Le juge Edson Fachin a pris cette décision à l’effet d’une bombe en arguant que le tribunal de Curitiba (Sud) qui avait condamné Luiz Inacio Lula da Silva dans quatre procès n’était « pas compétent » pour juger ces affaires. Elles seront désormais jugées par un tribunal fédéral de Brasilia. En attendant ces jugements, l’ex-président de gauche entre 2003 et 2010, est rétabli dans ses droits politiques. Lula, 75 ans, avait déjà purgé un an et demi de prison pour corruption, d’avril 2018 à novembre 2019, avant d’être libéré sur décision collégiale de la Cour suprême mais interdit d’élection. Au moment de son incarcération, l’ancien chef de l’Etat était donné favori des sondages pour la présidentielle d’octobre 2018.
Deux ans et demi plus tard, dans un sondage récent, Lula apparaît comme le seul capable de battre le président Jair Bolsonaro au prochain scrutin, en 2022 : 50% des personnes interrogées se disaient prêts à voter pour lui, contre 44% pour le président actuel. « Lula innocent », a réagi sobrement sur Twitter le Parti des Travailleurs (PT), formation de gauche cofondée en 1980 par Lula, qui pour sa part restait silencieux. La Bourse de Sao Paulo a chuté de plus de 4 % peu après l’annonce de la décision du juge qui fait grincer des dents dans les milieux d’affaires.
Le juge Fachin a « toujours eu un lien fort avec le PT », a dénoncé le président Jair Bolsonaro sur CNN Brasil. « Nous avons tous été surpris par cette décision, mais en fin de compte, le brigandage de ce gouvernement de gauche est bien clair pour toute la société », a-t-il ajouté. Plusieurs alliés du président Jair Bolsonaro ont critiqué l’annulation des condamnations de Lula, jugée « révoltante » par le député de droite Bibo Nunes, du Parti Social Libéral (PSL). « Lula candidat ! Le Brésil a succombé, on va devoir supporter l’euphorie des antifas et des communistes », a écrit pour sa part sur Twitter Coronel Tadeu, un autre parlementaire de la même formation.

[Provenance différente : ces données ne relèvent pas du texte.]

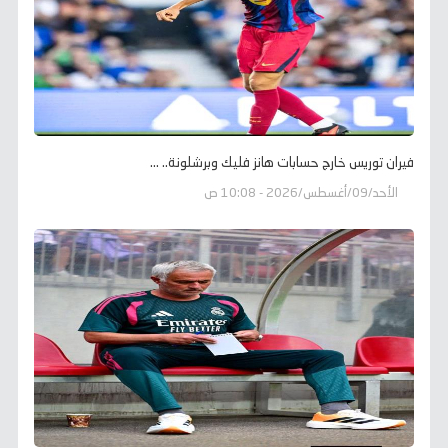
فيران توريس خارج حسابات هانز فليك وبرشلونة.. ...
الأحد/09/أغسطس/2026 - 10:08 ص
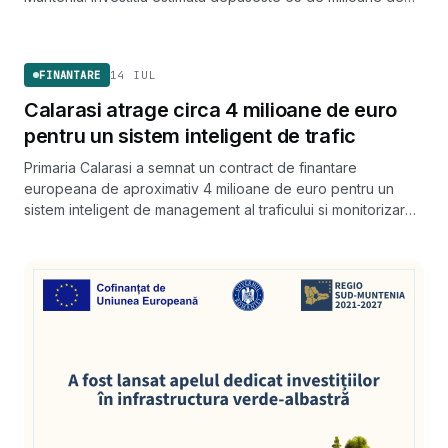
lei, fara TVA, si tinteste cel mai inalt nivel de certificare din
FINANTARE
industrie.
14 IUL
FINANTARE
Calarasi atrage circa 4 milioane de euro
pentru un sistem inteligent de trafic
Primaria Calarasi a semnat un contract de finantare
europeana de aproximativ 4 milioane de euro pentru un
sistem inteligent de management al traficului si monitorizare
video, cu 98% fonduri nerambursabile prin Programul
Regional Sud-Muntenia 2021-2027.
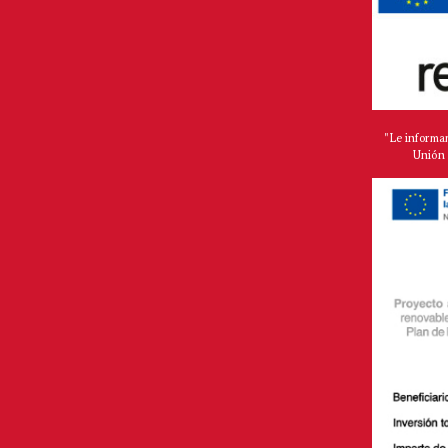
"Le informa
Unión 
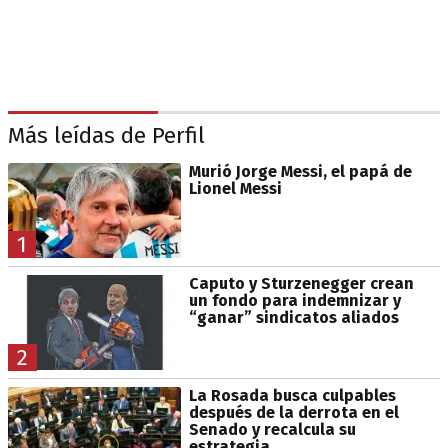
Más leídas de Perfil
Murió Jorge Messi, el papá de
Lionel Messi
1
Caputo y Sturzenegger crean
un fondo para indemnizar y
“ganar” sindicatos aliados
2
La Rosada busca culpables
después de la derrota en el
Senado y recalcula su
estrategia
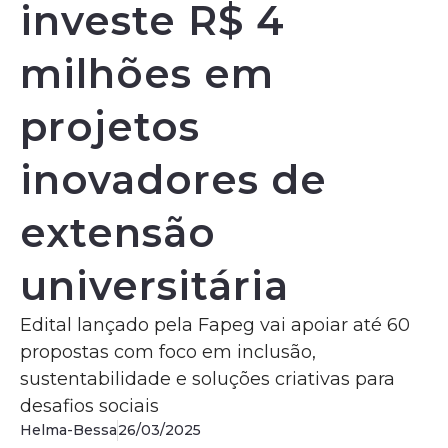
investe R$ 4
milhões em
projetos
inovadores de
extensão
universitária
Edital lançado pela Fapeg vai apoiar até 60
propostas com foco em inclusão,
sustentabilidade e soluções criativas para
desafios sociais
Helma-Bessa
26/03/2025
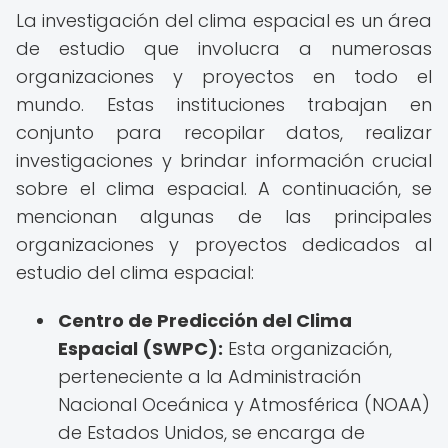
La investigación del clima espacial es un área
de estudio que involucra a numerosas
organizaciones y proyectos en todo el
mundo. Estas instituciones trabajan en
conjunto para recopilar datos, realizar
investigaciones y brindar información crucial
sobre el clima espacial. A continuación, se
mencionan algunas de las principales
organizaciones y proyectos dedicados al
estudio del clima espacial:
Centro de Predicción del Clima
Espacial (SWPC):
Esta organización,
perteneciente a la Administración
Nacional Oceánica y Atmosférica (NOAA)
de Estados Unidos, se encarga de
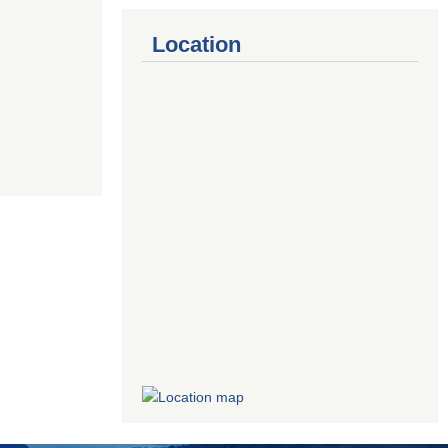
Location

La décision de la Cour suprême a en revanche été saluée par le président argentin péroniste de gauche Alberto Fernandez. « Justice a été rendue ! », s’est-il exclamé sur Twitter. Les dirigeants du PT ont préféré rester prudents, craignant de nouveaux rebondissements dans le feuilleton judiciaire autour de Lula qui tient les Brésiliens en haleine depuis des années. « Nous attendons l’analyse juridique de la décision du juge Fachin, qui a reconnu avec cinq ans de retard que Sergio Moro n’aurait jamais dû juger Lula », a déclaré sur Twitter Gleisi Hofman, la présidente du PT. Elle fait allusion au juge Moro, figure de proue de la lutte anticorruption au Brésil, dont la condamnation en première instance de Lula en juillet 2017 a été le principal fait d’armes. Il était devenu par la suite ministre de la Justice de Jair Bolsonaro, avant de démissionner avec fracas en avril 2020. Lula da Silva avait notamment été accusé de recevoir des pots-de-vin pour favoriser des entreprises du bâtiment dans l’octroi de marchés publics, notamment liés à la compagnie pétrolière d’Etat Petrobras.